How do we get started?
“What helped me was to just start and do something. Even if I didn’t think it was done as well as it could be. But just getting off the starting block. Stop looking at the whole overwhelming thing and do one thing…”
Six things we can do to get started
1. Create an emergency plan
Sometimes called a ‘what if plan’, this is a plan that captures all the essential and immediate information that others would need, should we suddenly be unable to continue caring. And fear not, we don’t have to start from scratch.
Suzanne, our Head of Carer support and carer to her husband Matt with Parkinson’s, has shared her template. A great starting point for those of us feeling understandably overwhelmed.
We can choose a time in our own diary to get started with our own emergency plan.
Chloe shared how she got started with her own emergency plan (which she called a What If plan).
“The idea of a ‘What If plan’ seemed terrifying and I found it daunting to think about what would happen if I couldn’t be there to care for my brother. So my ‘What If’ evolved into a scenario where I was planning a week away. I could then focus on the ‘What Now?’. This allowed me to look at my caring situation from the outside and identify all of the things that needed to be done, who could undertake these responsibilities and what was most important to my brother.”
2. Create an emergency folder
This could be a real folder and / or an online version, containing all the important information and documents, such as:
If we’re comfortable using an online storage, then some carers recommended creating a Google Drive to act as the emergency folder. We can store all our documents in there and give the password to people who would need access.
We can download Google Drive (via the Playstore for androids users, and App store for iPhone users). This will give us access to Google Docs (like a word document) and Google Spreadsheets (like Excel). And allows us to update key information at our fingertips.
Everything will be automatically saved so we do not have to worry about which was the most updated version. Here’s a short video introduction to Google drive.
3. Put wills and trusts in place
This can feel overwhelming, especially if we have no-one we can ask to take over our caring role from us. Our guide to Wills and Trusts may be a good starting point for us.
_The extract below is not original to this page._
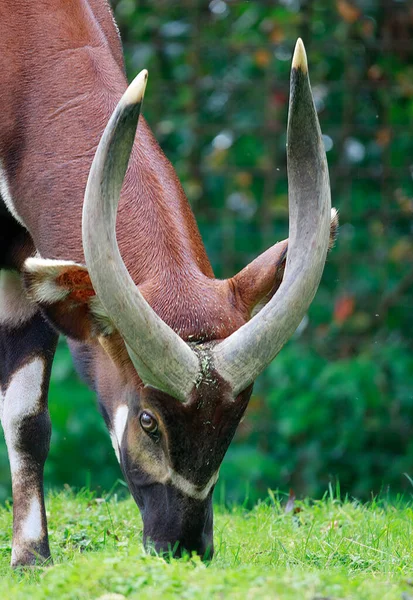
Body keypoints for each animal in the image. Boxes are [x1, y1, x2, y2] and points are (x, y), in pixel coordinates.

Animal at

If we’re putting a trust in place for a vulnerable person, it can be a more complex process. It’s recommended that you contact a solicitor who has experience in discretionary trusts.
For those of us who care for someone with a learning disability, Mencap runs free ‘Planning for the Future’ seminars.
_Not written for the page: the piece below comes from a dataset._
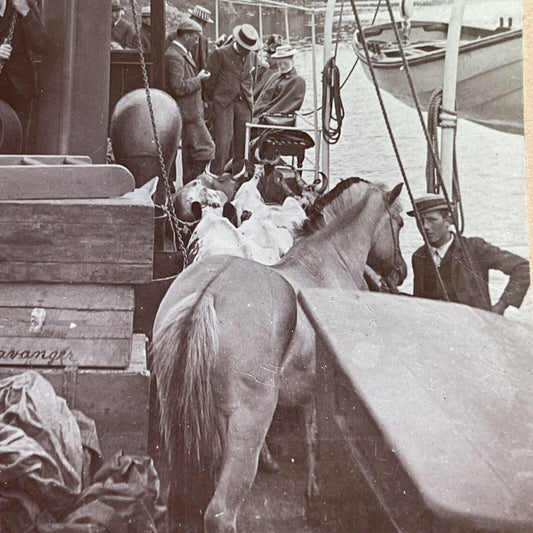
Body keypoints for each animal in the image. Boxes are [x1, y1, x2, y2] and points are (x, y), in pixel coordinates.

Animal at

4. Share Lasting Power of Attorney
Carers in our community recommended having at least two people on the Lasting Powers of Attorney (both property/finance and welfare/health). This means that even in our absence, those decisions can still be made in the person we care for's best interests.
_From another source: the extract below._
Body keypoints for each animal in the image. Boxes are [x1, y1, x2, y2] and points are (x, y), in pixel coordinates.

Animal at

Our carers’ guide to Lasting Powers of Attorney can get us started.
5. Create a one-page profile
This is one page of A4, which includes all the ‘soft stuff’ about the person we care for. The things that make them smile, as well as the things that trigger a meltdown. All the subtle nuances of what great care looks like for the person we care for. It’s simple to get started with our own one page profile with our quick guide.
6. Take care of ourselves
Talking and thinking about when we’re no longer able to care, can bring some strong feelings and emotions. We’re addressing our own mortality but also the impact on the person we care for. It’s totally understandable if we feel overwhelmed, sad, scared or any other emotion we’re feeling.
It can help to talk, and our carer support team is available seven days a week. For those of us who would benefit from a non-judgemental, listening ear. Talking things through can be a helpful way to start making sense of things and to start moving forwards.
What if I have no one to take over my caring role?
This is an incredibly stressful situation for many carers, as evidenced by the Sense ‘When I’m gone’ work.
Their study shows that 75% of us have no plan for the day that care is no longer available from us.
Sense also prepared a really helpful guide called ‘Decisions to make, steps to take’ for those of us caring for an adult with a disability. Including information on where the person we care for might live, how things can be funded and advocacy support under the Care Act 2014.